We can learn from photo documentation, and it costs far less than attempting to stabilize a sinking neighborhood. We can archive, preserve and make certain that these images are protected. We can't guarantee the same to failing neighborhoods, and a historic designation doesn't always save the most threatened unless effort is unleashed in numerous ways.

Environmental consciousness allows preservationists to promote their cause, inspire others, and conserve object. Social history is still important, but sinking precious financial resources into such endeavors most often does little. Photo documentation is a tool to be used cautiously. One can document "progress". One can argue the preservation of vital resources, and the integration of new techniques to further sustainability communities.

Tuesday, May 29, 2012

Clyde Alexander Patterson

Today I had the opportunity to page through a box of paper collected by Clyde Alexander Patterson.

He taught at Kent State University in Architecture and Environmental Design.

He led numerous historic building surveys in Cleveland during the mid-late 1970s.

Now, a box of paper sits in the attic of City Hall, as well as, his personal briefcase.

I will be posting some of his publications on effort to promote work done before the advent of the internet that now can gain public access through digitization.

Wednesday, April 4, 2012

Sustainable Preservation

"Every year, another 1 million acres of farmland in the United States is given over to buildings," Carroon.

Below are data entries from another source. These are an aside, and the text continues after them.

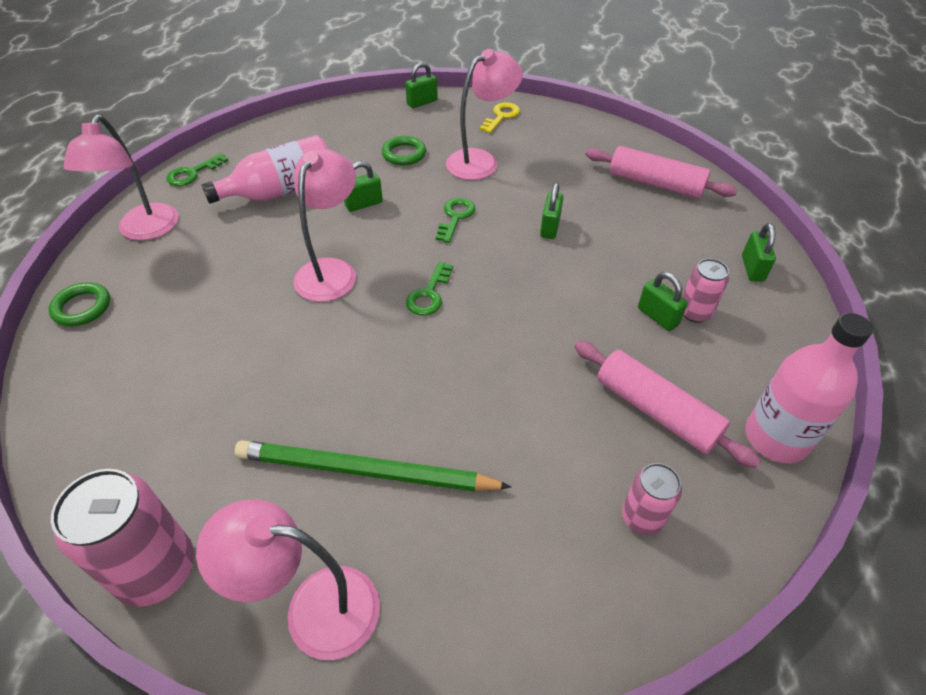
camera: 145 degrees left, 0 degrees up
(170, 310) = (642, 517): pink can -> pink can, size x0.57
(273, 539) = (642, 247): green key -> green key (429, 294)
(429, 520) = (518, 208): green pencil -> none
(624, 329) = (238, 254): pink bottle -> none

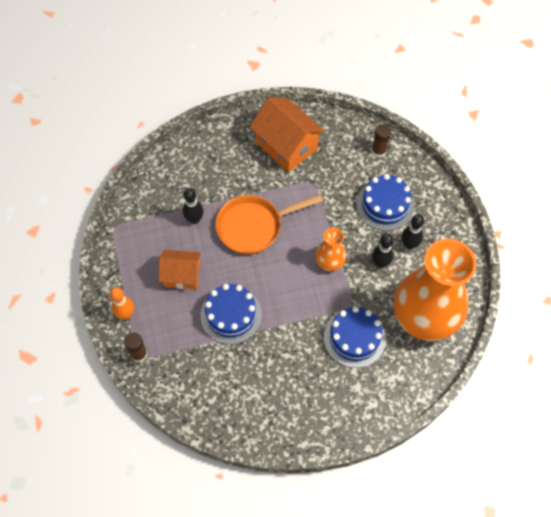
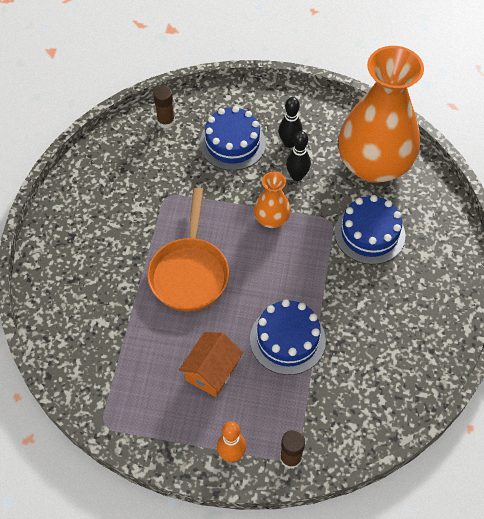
camera: 65 degrees left, 5 degrees down
(194, 219) = (145, 330): black bowling pin -> none
(286, 146) = (106, 200): orange house -> none

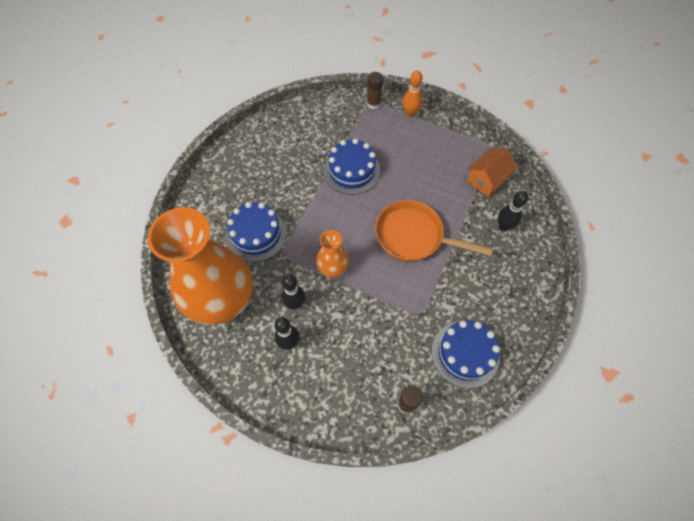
camera: 165 degrees left, 5 degrees up
(83, 310) = (503, 226): none -> black bowling pin
(189, 273) = (414, 236): orange pan -> orange pan turned 90 degrees counterclockwise
(211, 371) = (412, 162): orange house -> orange house (487, 180)
(232, 143) = (344, 357): blue cake -> blue cake (465, 353)

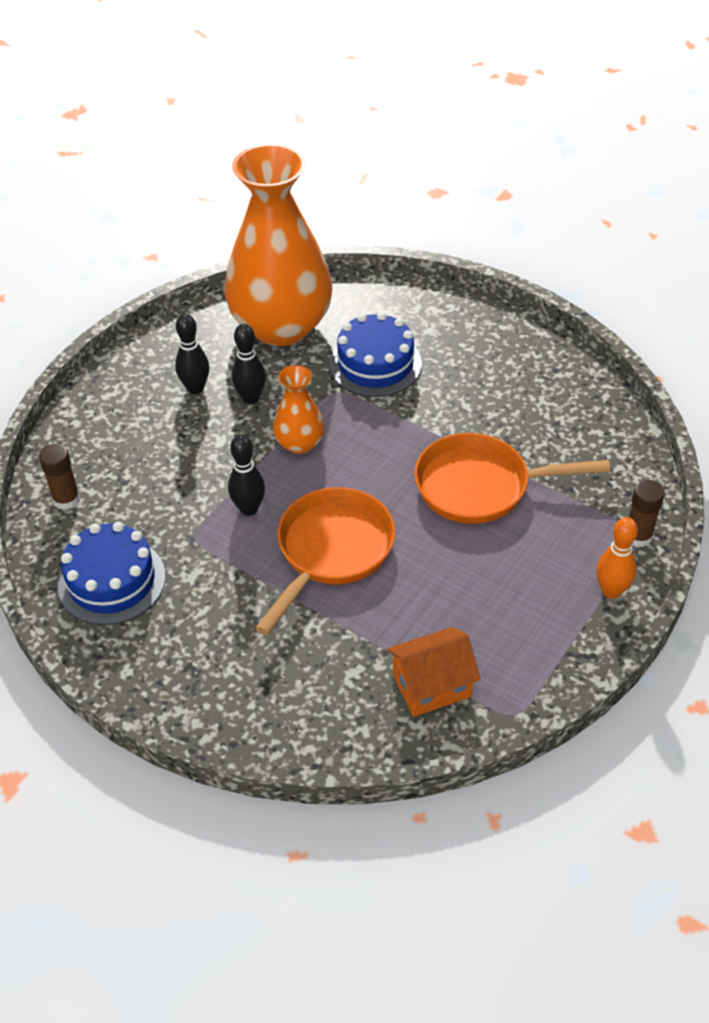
camera: 100 degrees right, 15 degrees down
(352, 170) = (480, 486): blue cake -> orange pan
(487, 180) = (432, 686): orange house -> orange house turned 75 degrees counterclockwise
(503, 226) = (323, 688): black bowling pin -> black bowling pin (249, 509)

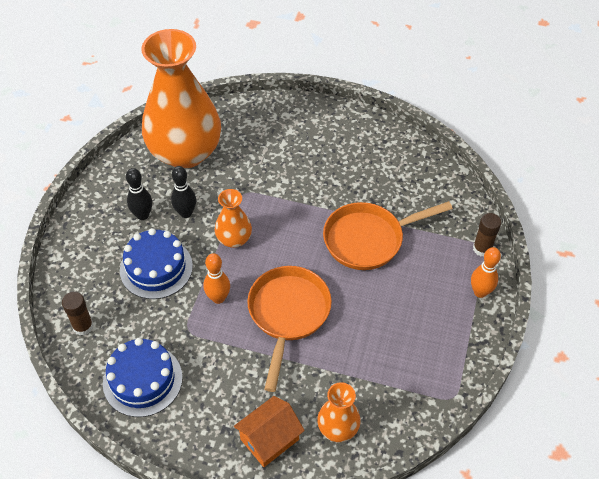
camera: 20 degrees left, 5 degrees up
(249, 509) = (218, 298): black bowling pin -> orange bowling pin
(338, 708) = (338, 428): none -> orange vase
(375, 364) = (263, 166): blue cake -> blue cake (156, 268)
(432, 686) = (393, 393): orange house -> orange house (269, 439)

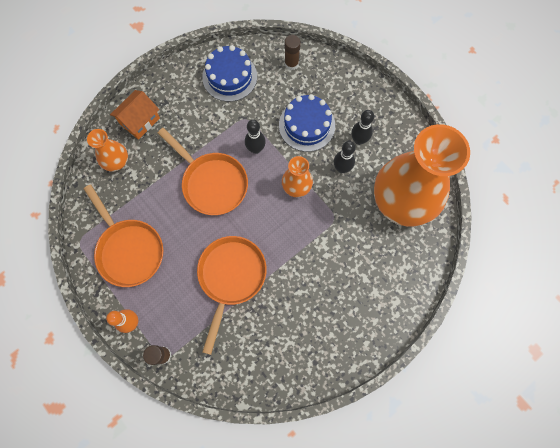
camera: 125 degrees right, 20 degrees up
(218, 298) = (255, 149): orange bowling pin -> black bowling pin
(269, 439) = (140, 121): orange house -> orange house turned 45 degrees clockwise
(419, 343) = (129, 250): none -> orange pan

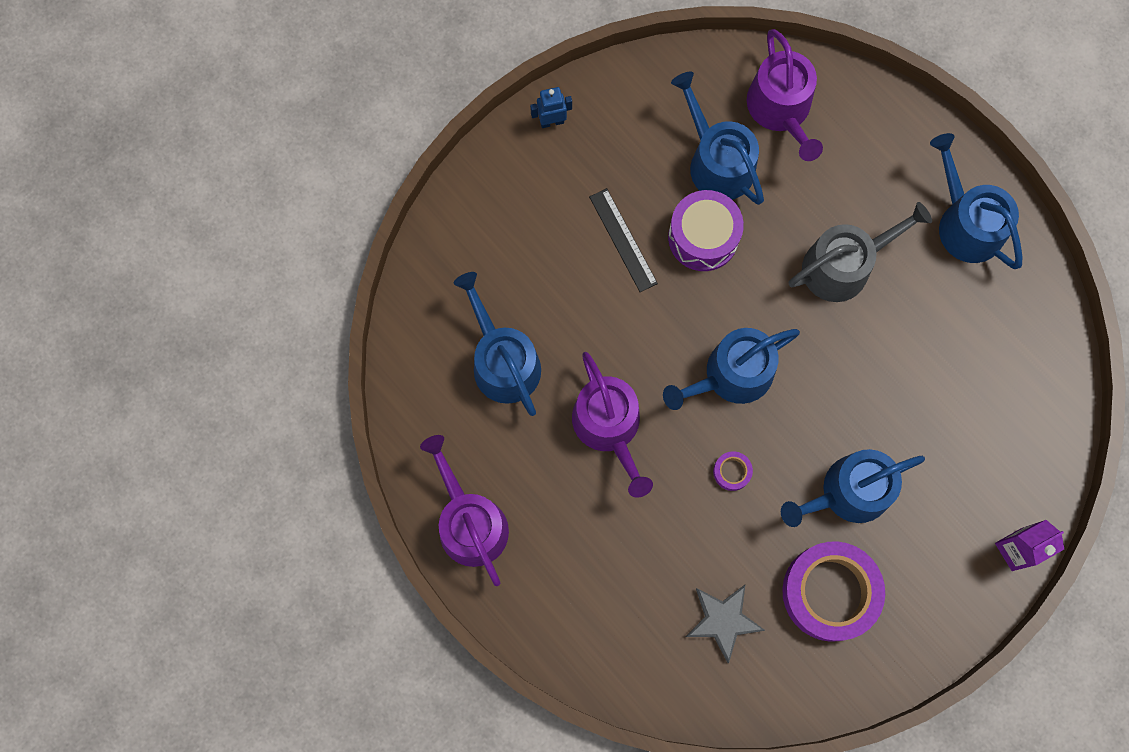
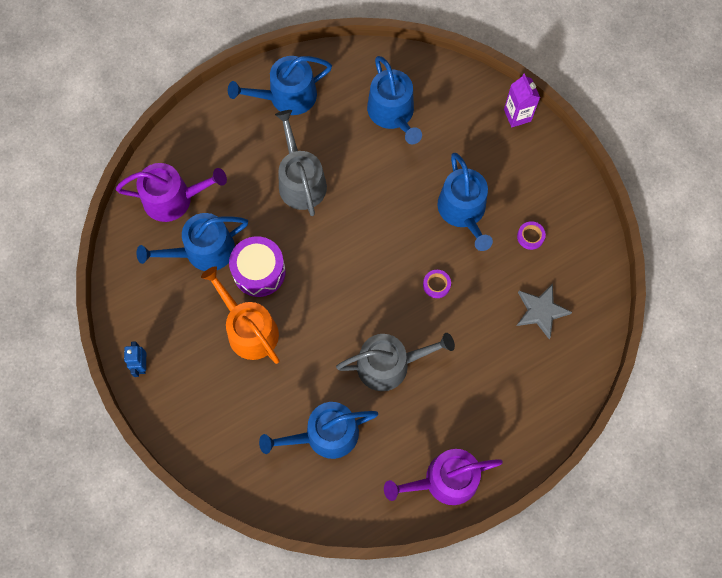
camera: 80 degrees left, 5 degrees down
(609, 427) = (390, 364): purple watering can -> grey watering can
(623, 240) = (248, 329): black ruler -> orange watering can
(731, 375) = (366, 272): blue watering can -> blue watering can (393, 114)
(830, 592) = (530, 236): purple tape -> purple tape, size x0.40

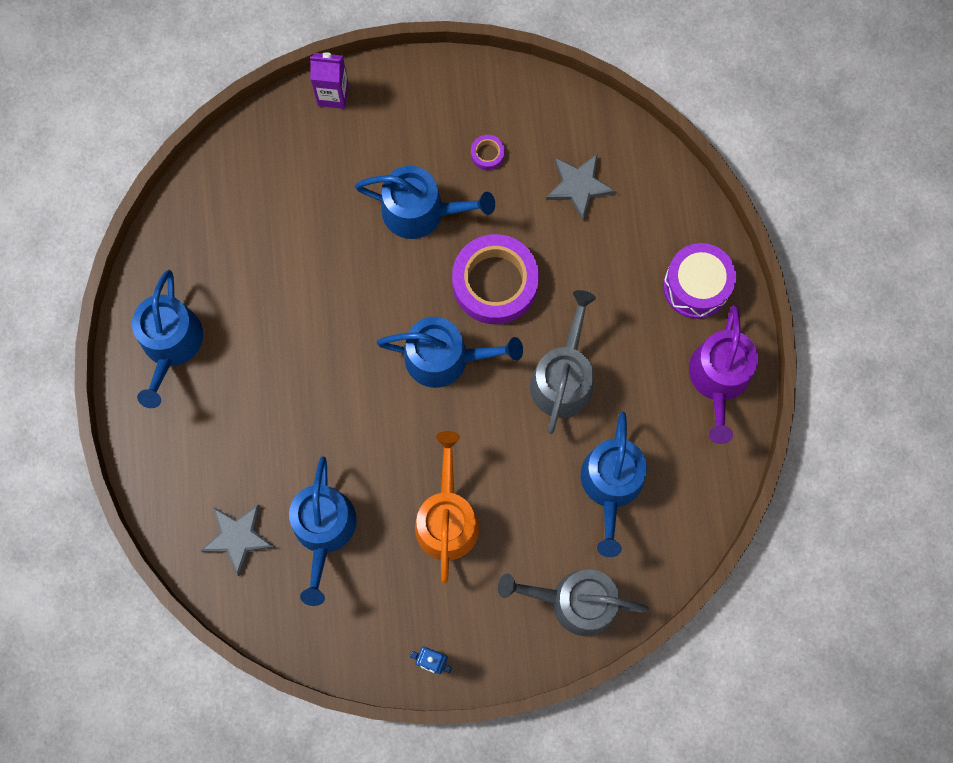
camera: 65 degrees left, 5 degrees up
(174, 199) = (238, 537): purple watering can -> grey star
(248, 329) = (447, 517): orange watering can -> orange watering can turned 105 degrees clockwise
(259, 271) = (382, 475): purple drum -> purple drum (696, 286)
(300, 180) = (290, 377): grey watering can -> grey watering can (575, 601)
(393, 114) = (258, 232): blue watering can -> blue watering can (445, 357)
(436, 285) = (495, 283): purple tape -> purple tape, size x2.49

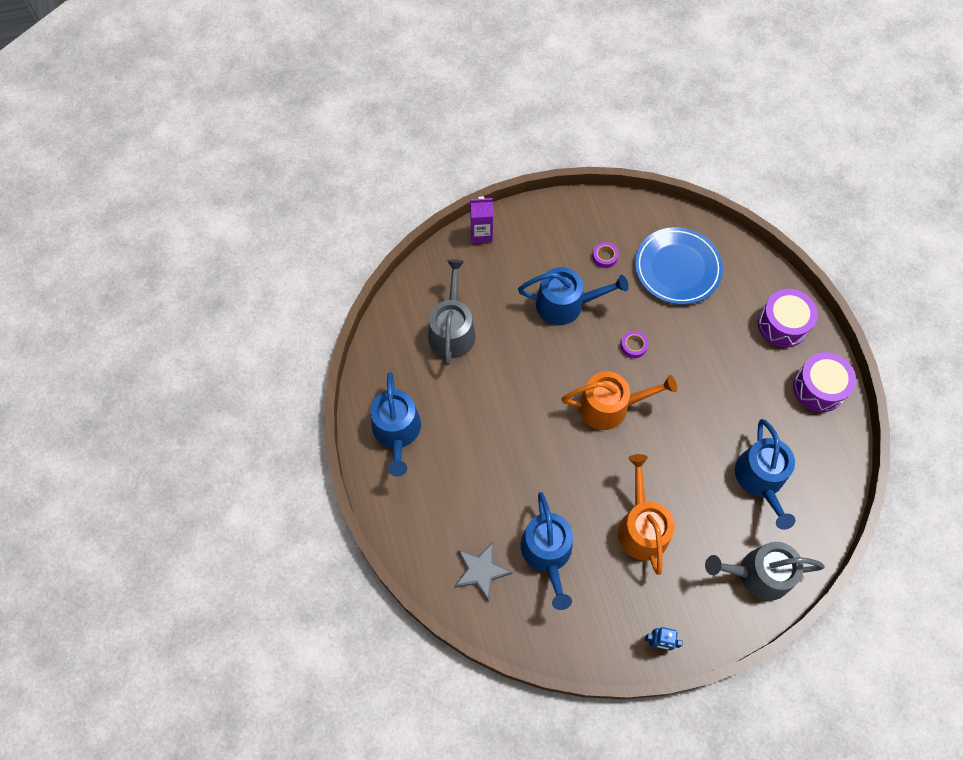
camera: 10 degrees left, 10 degrees down
(445, 357) = (610, 406): blue watering can -> orange watering can
(495, 283) = (633, 346): purple tape -> purple tape, size x0.40
(563, 377) = (703, 405): grey watering can -> grey watering can (452, 329)
(579, 186) = (677, 268): grey star -> blue plate
(718, 379) = (819, 388): purple watering can -> purple drum

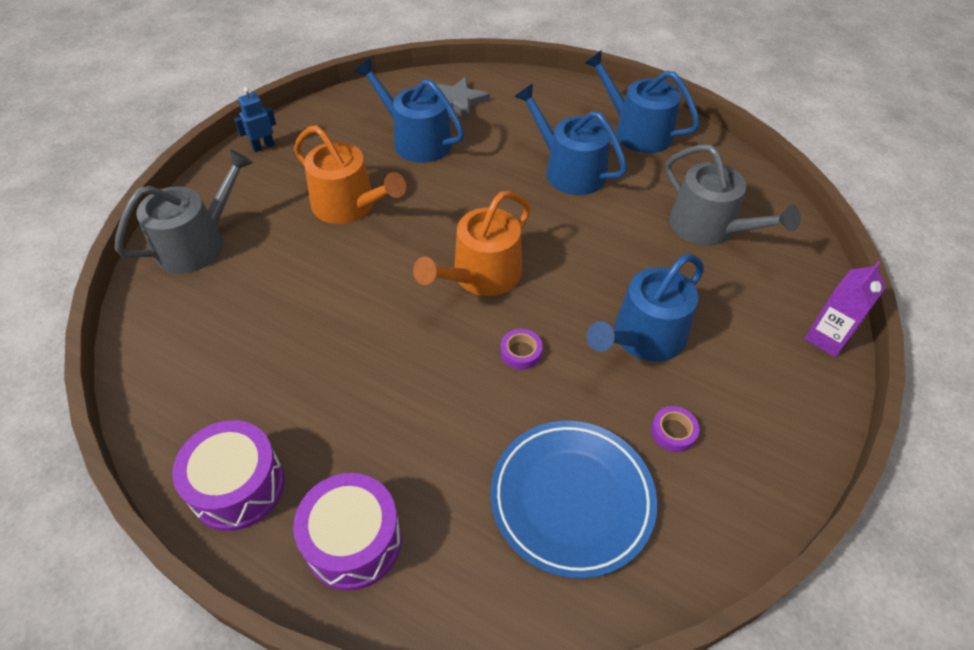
camera: 135 degrees right, 15 degrees down
(761, 480) = (250, 323): blue watering can -> blue watering can (569, 170)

Sustainable Preservation by Jean Carroon is, mostly, viewable through Google books.

There is a clear explanation of how EXISTING buildings are inherently green.
It is important to explain what this means to those you speak to...
Often, I overhear preservation professionals throwing out these key phrases with little background information.
The general public doesn't have the facts, and offering a few sentences after making such claims is very helpful in convincing those who aren't in the know.

The concept of "long-life/loose-fit"  (as coined by Steve Brand in How Building Learn/ What Happens After they're Built) is noted in this volume, and it is really the zinger for the argument pro-sustainability. Historic Preservation has the adaptive reuse method, which demonstrates successful long-life/loose-fit examples.
Layering this concept with conventional preservation practices shows that we can respectfully add green technologies to historic buildings while keeping to our traditional standards. It just takes a little more thinking outside of the box to appropriate design a retrofit project that both enhances and respects the EXISTING building.

Additionally, the complex nature of construction costs have slashed the argument for new construction as more cost effective than greening retrofits. Carroon references two reports by Davis Langdon that "there are so many cost factors in construction today that it is nearly impossible to detect any statistically significant difference between the cost of conventional and green buildings."

The quote by Stewart Brand states that, "A building is not something you finish. A building is something you start." What the take home is from this book is that Sustainable Preservation is real, happening, and what we should be convincing the greater community to do.But first, outreach that inspires acculturation toward reuse is necessary.